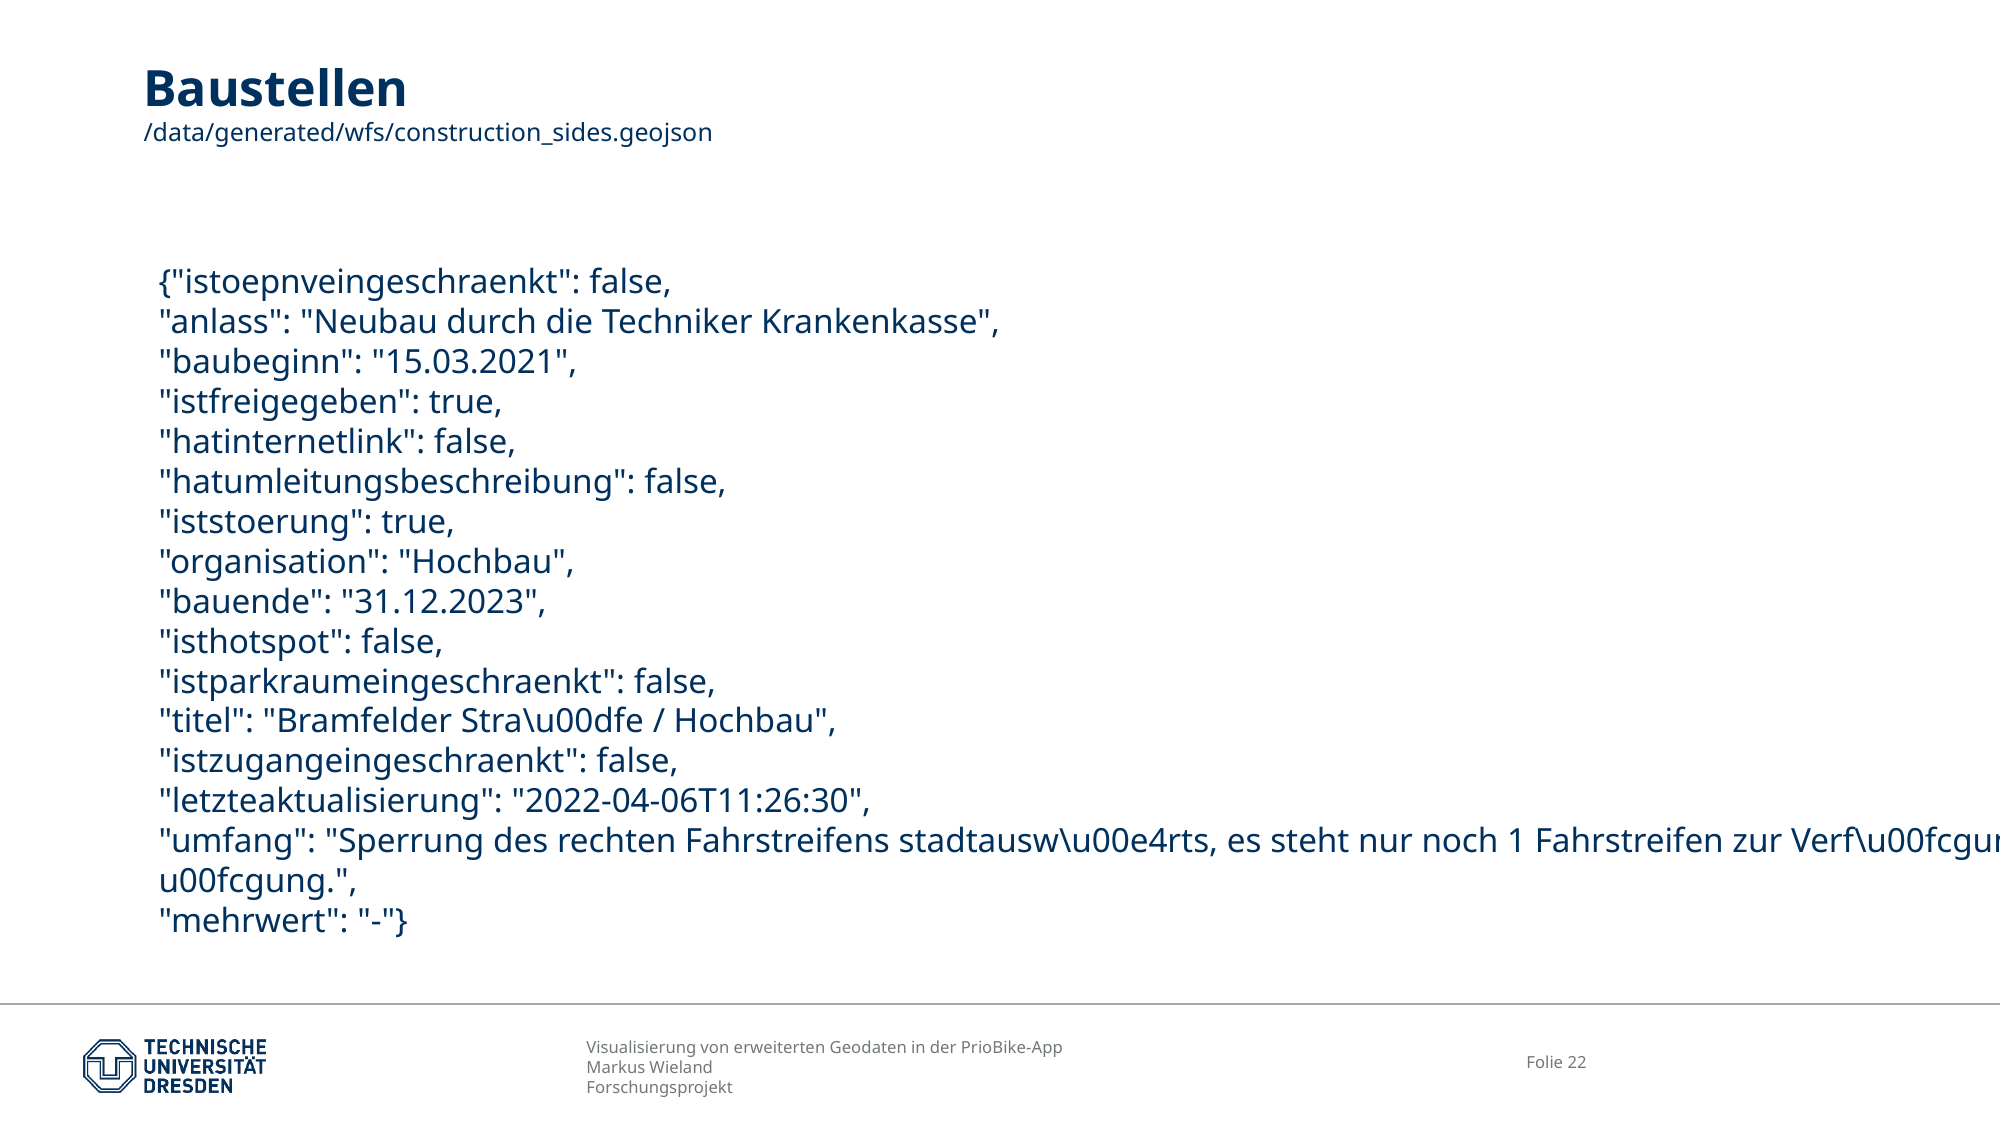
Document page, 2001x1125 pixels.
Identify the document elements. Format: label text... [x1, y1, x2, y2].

picture [83, 1039, 266, 1093]
title Baustellen /data/generated/wfs/construction_sides.geojson [143, 56, 1880, 169]
list {"istoepnveingeschraenkt": false, "anlass": "Neubau durch die Techniker Krankenkasse", "baubeginn": "15.03.2021", "istfreigegeben": true, "hatinternetlink": false, "hatumleitungsbeschreibung": false, "iststoerung": true, "organisation": "Hochbau", "bauende": "31.12.2023", "isthotspot": false, "istparkraumeingeschraenkt": false, "titel": "Bramfelder Stra\u00dfe / Hochbau", "istzugangeingeschraenkt": false, "letzteaktualisierung": "2022-04-06T11:26:30", "umfang": "Sperrung des rechten Fahrstreifens stadtausw\u00e4rts, es steht nur noch 1 Fahrstreifen zur Verf\u00fcgung.\n\nEs wird eine lastabh\u00e4ngige Verkehrsf\u00fchrung eingerichtet: Montag bis Donnerstag ab 15:00, Freitag ab 13:00 Uhr stehen stadtAUSw\u00e4rts 2 Fahrstreifen zur Verf\u00fcgung. Montag bis Freitag stehen bis 10:00 2 Fahrstreifen stadtEINw\u00e4rts zur Verf\u00fcgung.", "mehrwert": "-"} [143, 252, 2000, 947]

Exercise directions ▸
Exact retyping is needed for the line with "Identify the document" and for each line after it through the end of the listing above; no other lines belong.

Solution for this task ▸
Identify the document elements. Format: label text... [x1, y1, x2, y2].

picture [83, 1039, 266, 1093]
title Baustellen /data/generated/wfs/construction_sides.geojson [143, 56, 1880, 169]
list {"istoepnveingeschraenkt": false, "anlass": "Neubau durch die Techniker Krankenkasse", "baubeginn": "15.03.2021", "istfreigegeben": true, "hatinternetlink": false, "hatumleitungsbeschreibung": false, "iststoerung": true, "organisation": "Hochbau", "bauende": "31.12.2023", "isthotspot": false, "istparkraumeingeschraenkt": false, "titel": "Bramfelder Stra\u00dfe / Hochbau", "istzugangeingeschraenkt": false, "letzteaktualisierung": "2022-04-06T11:26:30", "umfang": "Sperrung des rechten Fahrstreifens stadtausw\u00e4rts, es steht nur noch 1 Fahrstreifen zur Verf\u00fcgung.\n\nEs wird eine lastabh\u00e4ngige Verkehrsf\u00fchrung eingerichtet: Montag bis Donnerstag ab 15:00, Freitag ab 13:00 Uhr stehen stadtAUSw\u00e4rts 2 Fahrstreifen zur Verf\u00fcgung. Montag bis Freitag stehen bis 10:00 2 Fahrstreifen stadtEINw\u00e4rts zur Verf\u00fcgung.", "mehrwert": "-"} [143, 252, 2000, 947]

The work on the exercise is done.